Three kids and a single mother
Middle Child told me at bathtime last night that he wanted to stay living with me until he was 40 years old (his equivalent of old age). This was in response to my lament that he was growing up too quickly. With tears in his eyes, he told me he didn't want to become a big boy. We are both afraid of his increasing independence and what it spells for our relationship.
This is the central contradiction of parenting: on the one hand we want our children to progress and meet all their milestones, but on the other we can't bear the idea of our babies growing up and living beyond our influence.
|Don't grow up too fast, baby!|
© Photographer: Rebecca Abell | Agency: Dreamstime.com
When my two eldest children were babies, I thought it would last forever. Now I see how quickly those years pass. I watch Non-Walking Toddler's progression with a crushing sense of nostalgia. And yet I am desperate for her to start walking! When she took a few tentative steps between the sofa and the coffee table the other day, I cheered her on like she was running 100 metres in the Olympic finals. We are hardwired to push our children onwards, even if our hearts protest.

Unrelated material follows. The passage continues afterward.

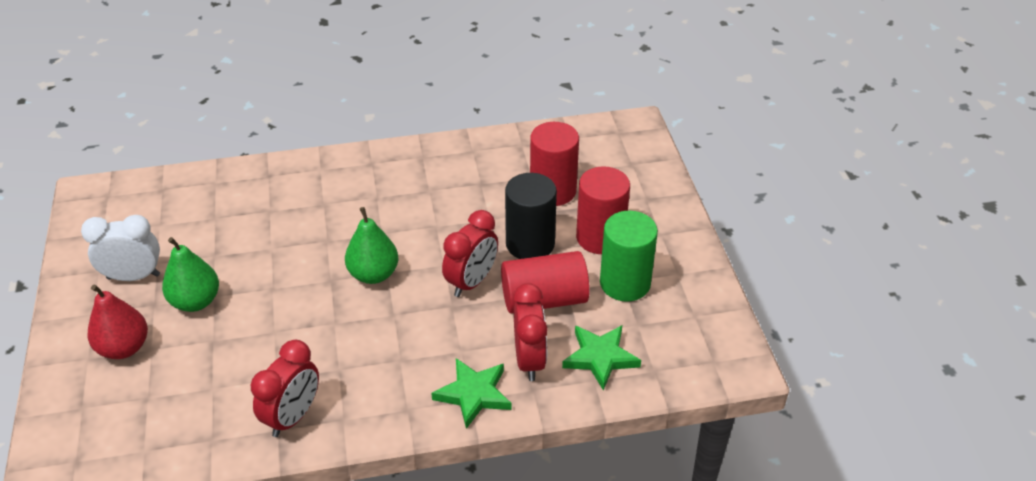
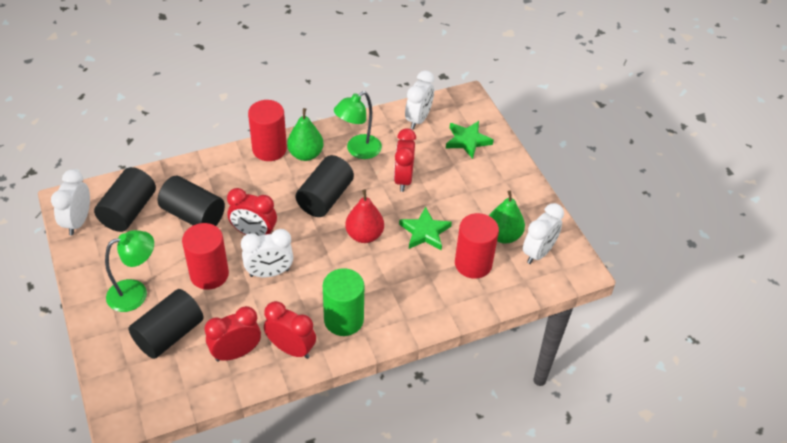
black cylinder: [505,173,557,259] = 1 -> [94,167,156,232] [129,289,204,359] [158,176,225,226] [296,155,354,217] = 4
green lamp: none = 0 -> [105,230,154,312] [334,91,382,159] = 2
red clock: [251,340,319,437] [442,210,498,297] [513,283,548,381] = 3 -> [204,306,261,362] [227,188,277,236] [264,301,316,359] [394,128,416,192] = 4
white clock: [81,215,160,281] = 1 -> [51,169,90,235] [241,229,293,277] [405,70,434,130] [523,203,564,264] = 4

Quiet One brought some friends home this week. Over sausages and chips they discussed which of the boys they liked most in the class. "Girls," I said, "don't grow up too quickly. You can always go forwards, but you can never go back to the past." They looked at me like I was talking nonsense. They were right. How can we expect them to resist the culture we impose upon them? Their budding minds are designed to absorb these formative influences. The challenge lies with us - we need to give them less screen-time, more adventures, more time outdoors and some immunity from everyday pressures.
Parents will always have an eye to the past and an eye to the future. The trick is striking a healthy balance. When I was putting Middle Child to bed, he amended his earlier statement. "Actually Mummy, I think I will only live with you until I find a wife and build my first house." Yes, very wise, little man.